── Testo della pagina ──

Intuizioni e ispirazioni di bene. Per essere felici bisogna sapere cosa si viene a fare nella vita. L’uomo moderno, vittima della vacuità del relativismo è un disperato, anche se, nella maggior parte dei casi, non sa di esserlo
di Francesco Lamendola
La vita morale di ciascun essere umano è il teatro di una lotta incessante fra il bene e il male; e la disgrazia della nostra epoca, e più in generale di tutta la cosiddetta civiltà moderna, è che ci siamo scordati di questa semplice verità, e abbiamo adottato l’idea che la vita, invece, sia lì perché noi possiamo inseguire i nostri sogni, perché possiamo realizzare le nostre aspirazioni e soprattutto perché noi possiamo esercitare i nostri diritti, primo dei quali il diritto alla libertà. Nessuno ci ha spiegato, anzi, la cultura nella quale siamo immersi ha fatto di tutto perché ce ne scordassimo, che la vera libertà non consiste nel diritto di fare quel che si vuole in quel dato momento, e magari tutto il contrario un momento dopo, bensì nel fare ciò che è giusto fare, ieri, oggi e domani; quel che è giusto sempre, un senso assoluto, sia che la nostra vita debba durare ancora per cento anni, sia che debba terminare fra un minuto.

───
── Record mostrati ──

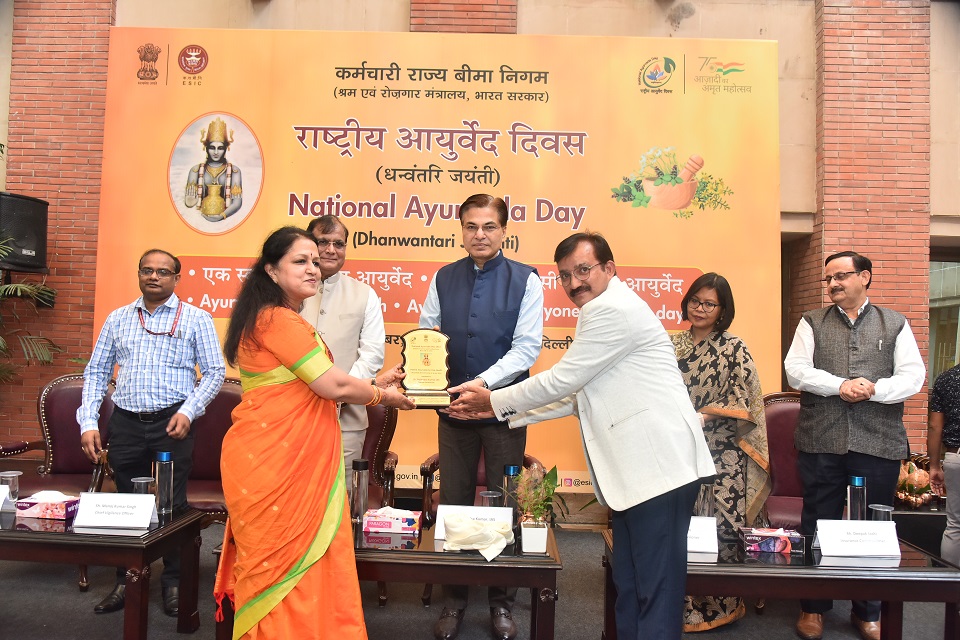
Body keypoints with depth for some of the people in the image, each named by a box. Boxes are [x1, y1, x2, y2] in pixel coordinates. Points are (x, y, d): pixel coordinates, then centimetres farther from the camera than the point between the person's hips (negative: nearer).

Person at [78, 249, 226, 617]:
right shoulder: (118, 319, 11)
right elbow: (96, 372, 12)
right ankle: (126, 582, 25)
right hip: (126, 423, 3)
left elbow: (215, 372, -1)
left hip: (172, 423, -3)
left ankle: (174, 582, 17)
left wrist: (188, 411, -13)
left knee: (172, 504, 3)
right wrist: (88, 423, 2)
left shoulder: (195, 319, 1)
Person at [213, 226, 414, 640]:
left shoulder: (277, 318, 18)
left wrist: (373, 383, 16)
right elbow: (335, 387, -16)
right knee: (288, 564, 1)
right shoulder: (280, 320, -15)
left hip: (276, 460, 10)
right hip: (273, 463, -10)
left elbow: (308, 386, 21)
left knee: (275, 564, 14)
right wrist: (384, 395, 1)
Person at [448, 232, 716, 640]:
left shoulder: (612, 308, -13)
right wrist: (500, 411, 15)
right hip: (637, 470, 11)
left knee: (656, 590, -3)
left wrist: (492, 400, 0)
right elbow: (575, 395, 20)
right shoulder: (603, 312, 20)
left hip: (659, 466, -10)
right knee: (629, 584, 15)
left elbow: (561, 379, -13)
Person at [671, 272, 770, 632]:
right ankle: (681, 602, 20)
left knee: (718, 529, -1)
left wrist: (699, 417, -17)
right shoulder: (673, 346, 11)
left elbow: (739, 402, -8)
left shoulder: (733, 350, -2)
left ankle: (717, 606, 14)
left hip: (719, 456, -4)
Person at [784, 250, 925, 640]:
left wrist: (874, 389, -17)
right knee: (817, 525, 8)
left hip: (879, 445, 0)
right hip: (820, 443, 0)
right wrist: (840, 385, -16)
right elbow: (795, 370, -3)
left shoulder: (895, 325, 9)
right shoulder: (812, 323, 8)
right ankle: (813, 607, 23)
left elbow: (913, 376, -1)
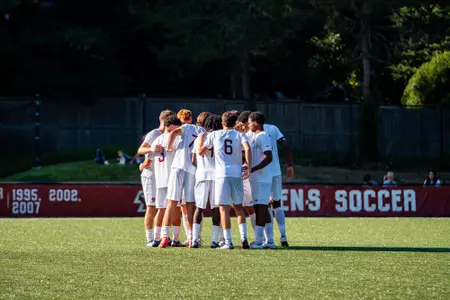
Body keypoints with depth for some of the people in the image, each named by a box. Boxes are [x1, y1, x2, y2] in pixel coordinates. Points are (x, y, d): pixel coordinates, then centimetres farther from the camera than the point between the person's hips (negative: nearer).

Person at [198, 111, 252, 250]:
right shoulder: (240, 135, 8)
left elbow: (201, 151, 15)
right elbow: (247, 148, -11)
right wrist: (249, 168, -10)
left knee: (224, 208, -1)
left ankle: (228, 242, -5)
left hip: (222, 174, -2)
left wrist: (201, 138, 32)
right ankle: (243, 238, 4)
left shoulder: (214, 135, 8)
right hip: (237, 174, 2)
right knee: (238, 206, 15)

───
── Record mostrati ──

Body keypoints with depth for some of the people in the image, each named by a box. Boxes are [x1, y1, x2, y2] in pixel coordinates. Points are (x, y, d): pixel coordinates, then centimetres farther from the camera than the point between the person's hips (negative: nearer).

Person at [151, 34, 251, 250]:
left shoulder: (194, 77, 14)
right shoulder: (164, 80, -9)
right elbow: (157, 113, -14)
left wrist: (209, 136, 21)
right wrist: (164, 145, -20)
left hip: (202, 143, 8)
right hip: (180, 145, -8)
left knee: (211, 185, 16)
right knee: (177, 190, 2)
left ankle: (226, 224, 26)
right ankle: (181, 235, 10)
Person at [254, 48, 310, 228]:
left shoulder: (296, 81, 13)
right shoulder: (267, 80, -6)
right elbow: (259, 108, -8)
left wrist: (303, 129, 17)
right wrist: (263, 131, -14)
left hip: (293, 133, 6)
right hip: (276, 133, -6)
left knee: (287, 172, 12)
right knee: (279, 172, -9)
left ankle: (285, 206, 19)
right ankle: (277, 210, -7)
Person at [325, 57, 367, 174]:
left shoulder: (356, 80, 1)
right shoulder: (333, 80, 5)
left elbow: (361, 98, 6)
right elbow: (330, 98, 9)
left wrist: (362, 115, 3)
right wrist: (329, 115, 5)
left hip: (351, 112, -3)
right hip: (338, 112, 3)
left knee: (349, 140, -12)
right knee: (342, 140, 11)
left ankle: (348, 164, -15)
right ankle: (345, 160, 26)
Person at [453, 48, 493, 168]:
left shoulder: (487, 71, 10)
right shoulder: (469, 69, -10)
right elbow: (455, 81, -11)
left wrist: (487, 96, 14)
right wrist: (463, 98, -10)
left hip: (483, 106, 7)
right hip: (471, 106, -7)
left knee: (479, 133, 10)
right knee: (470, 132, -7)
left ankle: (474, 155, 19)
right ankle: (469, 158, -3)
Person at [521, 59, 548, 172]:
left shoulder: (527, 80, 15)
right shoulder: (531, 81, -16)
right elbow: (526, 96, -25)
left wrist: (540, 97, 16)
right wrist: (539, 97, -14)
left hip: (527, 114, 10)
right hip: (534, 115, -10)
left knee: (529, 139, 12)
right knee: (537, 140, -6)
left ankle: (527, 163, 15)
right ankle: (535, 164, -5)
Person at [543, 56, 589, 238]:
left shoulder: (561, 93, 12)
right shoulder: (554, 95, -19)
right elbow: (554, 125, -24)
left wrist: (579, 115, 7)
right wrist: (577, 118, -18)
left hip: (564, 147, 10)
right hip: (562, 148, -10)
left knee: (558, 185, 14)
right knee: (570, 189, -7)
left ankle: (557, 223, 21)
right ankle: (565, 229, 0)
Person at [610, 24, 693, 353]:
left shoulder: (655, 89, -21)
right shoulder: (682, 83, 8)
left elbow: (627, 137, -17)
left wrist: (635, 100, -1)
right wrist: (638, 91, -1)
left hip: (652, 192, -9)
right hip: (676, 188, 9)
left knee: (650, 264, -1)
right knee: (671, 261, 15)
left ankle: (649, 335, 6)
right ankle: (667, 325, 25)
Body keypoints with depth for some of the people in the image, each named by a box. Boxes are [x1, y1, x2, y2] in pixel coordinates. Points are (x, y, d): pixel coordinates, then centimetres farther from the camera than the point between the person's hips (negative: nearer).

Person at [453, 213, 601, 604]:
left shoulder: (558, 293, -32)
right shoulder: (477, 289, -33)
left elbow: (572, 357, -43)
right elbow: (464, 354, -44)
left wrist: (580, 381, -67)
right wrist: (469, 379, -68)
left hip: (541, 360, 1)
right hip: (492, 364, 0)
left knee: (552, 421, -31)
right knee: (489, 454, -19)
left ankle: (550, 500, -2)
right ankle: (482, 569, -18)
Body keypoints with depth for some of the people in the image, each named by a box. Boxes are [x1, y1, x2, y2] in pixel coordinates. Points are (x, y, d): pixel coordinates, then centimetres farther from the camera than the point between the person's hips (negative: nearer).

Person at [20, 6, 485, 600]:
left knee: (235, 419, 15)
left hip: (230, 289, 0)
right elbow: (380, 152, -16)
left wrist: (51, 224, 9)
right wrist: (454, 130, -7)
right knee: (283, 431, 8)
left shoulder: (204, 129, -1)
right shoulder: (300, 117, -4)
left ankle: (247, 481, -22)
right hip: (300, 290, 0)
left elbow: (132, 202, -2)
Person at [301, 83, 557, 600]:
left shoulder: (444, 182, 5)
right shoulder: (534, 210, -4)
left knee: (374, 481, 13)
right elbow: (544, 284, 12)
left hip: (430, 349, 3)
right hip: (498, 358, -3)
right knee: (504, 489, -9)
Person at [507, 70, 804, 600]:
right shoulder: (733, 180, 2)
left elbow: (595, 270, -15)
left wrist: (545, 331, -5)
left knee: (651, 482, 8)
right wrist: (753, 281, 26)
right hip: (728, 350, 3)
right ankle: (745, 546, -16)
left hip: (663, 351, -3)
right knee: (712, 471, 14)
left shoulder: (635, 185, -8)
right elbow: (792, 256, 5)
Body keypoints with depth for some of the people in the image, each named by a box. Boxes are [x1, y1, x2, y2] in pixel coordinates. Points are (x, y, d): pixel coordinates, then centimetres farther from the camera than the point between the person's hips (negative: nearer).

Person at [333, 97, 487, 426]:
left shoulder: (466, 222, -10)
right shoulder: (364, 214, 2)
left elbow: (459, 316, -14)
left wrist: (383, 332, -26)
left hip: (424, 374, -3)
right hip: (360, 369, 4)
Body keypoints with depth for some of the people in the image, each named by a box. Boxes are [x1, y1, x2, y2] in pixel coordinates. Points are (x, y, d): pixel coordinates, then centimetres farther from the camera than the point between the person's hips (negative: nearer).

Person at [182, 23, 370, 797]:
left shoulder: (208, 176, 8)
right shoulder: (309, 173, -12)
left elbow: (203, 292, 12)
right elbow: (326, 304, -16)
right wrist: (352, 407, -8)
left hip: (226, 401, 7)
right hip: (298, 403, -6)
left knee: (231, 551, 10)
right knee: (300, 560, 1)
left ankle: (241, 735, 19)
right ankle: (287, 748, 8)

───

Compito A – Indica se ciascuna affermazione concorda con il testo sulla vita morale, rispondendo sì o no e citando le parole decisive del testo. (i) La vera libertà consiste nel fare quel che si vuole in quel dato momento. (ii) La vita morale di ogni essere umano è descritta come una lotta fra il bene e il male. (iii) L'uomo moderno sa sempre di essere un disperato.
Compito B – Nel testo sulla vita morale, quale diritto viene indicato come il primo dei nostri diritti?

Soluzione A –
(i) No: «la vera libertà non consiste nel diritto di fare quel che si vuole in quel dato momento».
(ii) Sì: «La vita morale di ciascun essere umano è il teatro di una lotta incessante fra il bene e il male».
(iii) No: «anche se, nella maggior parte dei casi, non sa di esserlo».

Soluzione B – Il diritto alla libertà.